ECB and Bank of England on hold
Unsurprisingly, the ECB maintained its status quo on Thursday. It would now take a clear shift in the economic backdrop to push the ECB away from it. The pressure point is the currency, as EUR/USD recently touched $1.20. On the Bank of England side, as always, a very close vote by the Monetary Policy Committee (5 votes to 4) kept rates unchanged. But economists now expect a rate cut in March, as inflationary pressures ease.
Mini-shutdown and a disrupted calendar
The mini-shutdown triggered by the standoff over funding for the Department of Homeland Security (DHS) lasted only three days, but it was enough to disrupt the release of statistics once again. The jobs report, due today, will ultimately be published on Wednesday 11 February, while the inflation report has been pushed back to Friday 13 February.

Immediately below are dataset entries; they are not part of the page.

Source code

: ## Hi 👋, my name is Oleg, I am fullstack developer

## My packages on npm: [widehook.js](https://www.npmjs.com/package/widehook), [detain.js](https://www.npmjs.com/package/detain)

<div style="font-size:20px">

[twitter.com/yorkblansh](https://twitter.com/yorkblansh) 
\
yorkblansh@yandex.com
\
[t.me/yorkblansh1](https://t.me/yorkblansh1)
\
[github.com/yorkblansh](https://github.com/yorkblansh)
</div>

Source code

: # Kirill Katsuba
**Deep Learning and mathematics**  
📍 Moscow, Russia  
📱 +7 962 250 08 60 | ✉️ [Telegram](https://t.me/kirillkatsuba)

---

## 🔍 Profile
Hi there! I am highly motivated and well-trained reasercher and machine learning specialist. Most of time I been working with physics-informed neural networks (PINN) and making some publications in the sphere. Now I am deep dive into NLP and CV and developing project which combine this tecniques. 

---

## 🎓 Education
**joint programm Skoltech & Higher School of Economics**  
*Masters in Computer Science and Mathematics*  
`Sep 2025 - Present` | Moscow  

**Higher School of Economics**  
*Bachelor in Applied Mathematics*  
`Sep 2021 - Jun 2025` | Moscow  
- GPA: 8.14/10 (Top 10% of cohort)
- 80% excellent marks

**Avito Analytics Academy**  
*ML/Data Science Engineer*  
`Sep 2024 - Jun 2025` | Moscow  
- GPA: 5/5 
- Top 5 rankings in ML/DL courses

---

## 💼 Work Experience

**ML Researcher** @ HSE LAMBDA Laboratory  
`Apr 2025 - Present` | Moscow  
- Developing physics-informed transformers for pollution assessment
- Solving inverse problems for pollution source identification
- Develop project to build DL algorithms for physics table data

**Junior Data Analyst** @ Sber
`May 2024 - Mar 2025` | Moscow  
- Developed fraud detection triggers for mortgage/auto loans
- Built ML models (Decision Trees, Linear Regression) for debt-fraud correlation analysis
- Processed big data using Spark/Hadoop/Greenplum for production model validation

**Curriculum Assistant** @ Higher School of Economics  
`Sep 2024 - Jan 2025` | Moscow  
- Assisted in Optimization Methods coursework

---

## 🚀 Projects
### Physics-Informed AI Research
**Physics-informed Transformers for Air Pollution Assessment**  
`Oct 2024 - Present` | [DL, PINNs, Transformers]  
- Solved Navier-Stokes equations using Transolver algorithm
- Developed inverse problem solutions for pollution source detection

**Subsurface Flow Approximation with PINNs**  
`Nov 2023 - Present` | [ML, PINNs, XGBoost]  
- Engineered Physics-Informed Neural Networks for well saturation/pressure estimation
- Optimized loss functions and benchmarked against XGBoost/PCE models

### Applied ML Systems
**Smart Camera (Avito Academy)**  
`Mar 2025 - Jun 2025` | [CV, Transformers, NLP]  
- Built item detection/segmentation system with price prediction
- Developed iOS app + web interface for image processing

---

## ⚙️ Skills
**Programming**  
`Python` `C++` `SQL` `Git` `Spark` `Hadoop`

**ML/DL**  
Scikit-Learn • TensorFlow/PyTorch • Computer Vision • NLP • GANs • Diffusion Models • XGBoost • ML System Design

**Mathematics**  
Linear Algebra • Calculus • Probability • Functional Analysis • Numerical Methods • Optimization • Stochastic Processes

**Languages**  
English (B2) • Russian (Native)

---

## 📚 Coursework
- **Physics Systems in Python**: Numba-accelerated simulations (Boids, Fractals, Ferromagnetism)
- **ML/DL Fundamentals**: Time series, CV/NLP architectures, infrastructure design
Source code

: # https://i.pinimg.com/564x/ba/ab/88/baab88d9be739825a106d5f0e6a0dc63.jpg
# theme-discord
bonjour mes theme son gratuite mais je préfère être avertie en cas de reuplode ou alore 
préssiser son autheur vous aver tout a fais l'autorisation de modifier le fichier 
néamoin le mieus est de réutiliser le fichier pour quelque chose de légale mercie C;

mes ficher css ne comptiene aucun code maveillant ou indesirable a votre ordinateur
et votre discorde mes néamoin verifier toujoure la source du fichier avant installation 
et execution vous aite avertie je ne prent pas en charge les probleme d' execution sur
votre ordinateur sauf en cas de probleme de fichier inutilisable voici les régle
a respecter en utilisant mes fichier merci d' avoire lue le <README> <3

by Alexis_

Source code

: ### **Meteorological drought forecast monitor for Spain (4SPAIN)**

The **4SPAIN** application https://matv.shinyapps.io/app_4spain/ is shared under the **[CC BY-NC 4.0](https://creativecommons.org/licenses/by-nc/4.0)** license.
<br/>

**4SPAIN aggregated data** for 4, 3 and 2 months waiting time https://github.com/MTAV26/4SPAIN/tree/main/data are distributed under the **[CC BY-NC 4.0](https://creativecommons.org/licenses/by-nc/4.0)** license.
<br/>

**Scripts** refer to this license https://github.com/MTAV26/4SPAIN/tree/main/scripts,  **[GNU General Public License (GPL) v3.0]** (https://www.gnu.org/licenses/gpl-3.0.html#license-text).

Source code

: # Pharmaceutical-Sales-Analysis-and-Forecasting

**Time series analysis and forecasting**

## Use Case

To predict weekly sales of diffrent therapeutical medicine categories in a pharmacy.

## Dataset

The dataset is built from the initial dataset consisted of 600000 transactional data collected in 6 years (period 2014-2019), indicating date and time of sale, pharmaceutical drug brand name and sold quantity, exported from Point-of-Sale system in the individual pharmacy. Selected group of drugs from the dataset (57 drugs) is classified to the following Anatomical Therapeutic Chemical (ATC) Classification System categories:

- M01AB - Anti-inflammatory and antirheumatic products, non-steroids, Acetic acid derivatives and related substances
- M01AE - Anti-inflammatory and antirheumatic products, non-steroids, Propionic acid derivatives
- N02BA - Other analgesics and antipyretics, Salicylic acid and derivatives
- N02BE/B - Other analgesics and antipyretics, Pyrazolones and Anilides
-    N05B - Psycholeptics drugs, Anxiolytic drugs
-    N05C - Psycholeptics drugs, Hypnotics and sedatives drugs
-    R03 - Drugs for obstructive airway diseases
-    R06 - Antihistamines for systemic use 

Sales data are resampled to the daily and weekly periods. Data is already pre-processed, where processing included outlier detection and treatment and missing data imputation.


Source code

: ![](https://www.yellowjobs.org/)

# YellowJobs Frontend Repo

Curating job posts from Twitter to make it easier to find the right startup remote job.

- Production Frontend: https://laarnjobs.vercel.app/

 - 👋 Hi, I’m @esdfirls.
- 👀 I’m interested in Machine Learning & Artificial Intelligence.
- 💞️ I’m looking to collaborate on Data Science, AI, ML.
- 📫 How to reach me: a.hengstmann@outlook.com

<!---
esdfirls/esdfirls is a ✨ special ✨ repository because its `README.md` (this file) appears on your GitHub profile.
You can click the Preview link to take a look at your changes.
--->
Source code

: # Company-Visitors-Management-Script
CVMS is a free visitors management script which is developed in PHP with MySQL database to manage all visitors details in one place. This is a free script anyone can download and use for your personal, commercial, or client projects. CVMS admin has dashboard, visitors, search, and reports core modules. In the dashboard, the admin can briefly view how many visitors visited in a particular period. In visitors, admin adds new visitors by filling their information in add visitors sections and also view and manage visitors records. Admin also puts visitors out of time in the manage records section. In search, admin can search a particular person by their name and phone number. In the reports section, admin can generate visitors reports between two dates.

An early turn in the US labour market?
While the jobs report was not released, the JOLTS survey showed the number of job openings fell to its lowest level since 2020, while weekly jobless claims rose to 231,000. But the most striking figure of the week likely comes from the Challenger, Gray & Christmas report, which says planned layoffs by US companies totalled 108,435 in January. That is the highest January figure since 2009. Enough to vindicate Christopher Waller, who voted against the Fed's status quo last week, warning of a "substantial deterioration in the labour market".
Best of the rest
Is he a hawk or a dove? Is he promising rate cuts to please Donald Trump, or has he truly changed sides? Since his nomination was announced late last week, investors have struggled to decide where to place Kevin Warsh. And the market, too, judging by the lack of reaction in rates. But his appointment to lead the Fed raises issues that go far beyond monetary policy.
It is another bitter statistic for France. According to the European Union's statistical office, Eurostat, in 2024 France's gross domestic product (GDP) per capita fell below the average of the European Union's 27 member states.